• **WHAT YOU WILL DO**: Tally up the lines below with "didik" in them. Answer with the number only.

[Stored data entries]

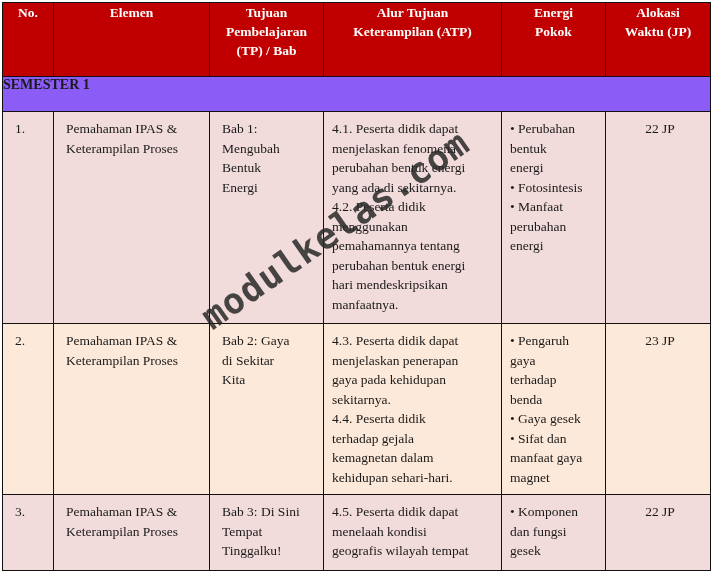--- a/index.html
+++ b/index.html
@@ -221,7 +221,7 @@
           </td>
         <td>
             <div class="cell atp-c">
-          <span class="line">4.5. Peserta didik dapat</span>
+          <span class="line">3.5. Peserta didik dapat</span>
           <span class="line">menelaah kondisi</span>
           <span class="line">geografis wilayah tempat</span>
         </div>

---

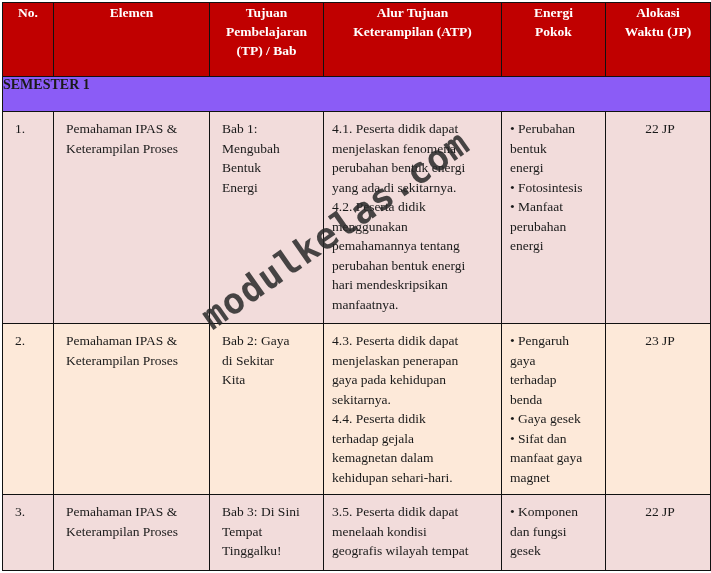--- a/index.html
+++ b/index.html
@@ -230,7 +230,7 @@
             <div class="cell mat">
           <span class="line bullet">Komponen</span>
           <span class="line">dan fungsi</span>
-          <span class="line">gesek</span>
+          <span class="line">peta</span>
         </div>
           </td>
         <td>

• **SOLUTION TO THE EXERCISE**: 2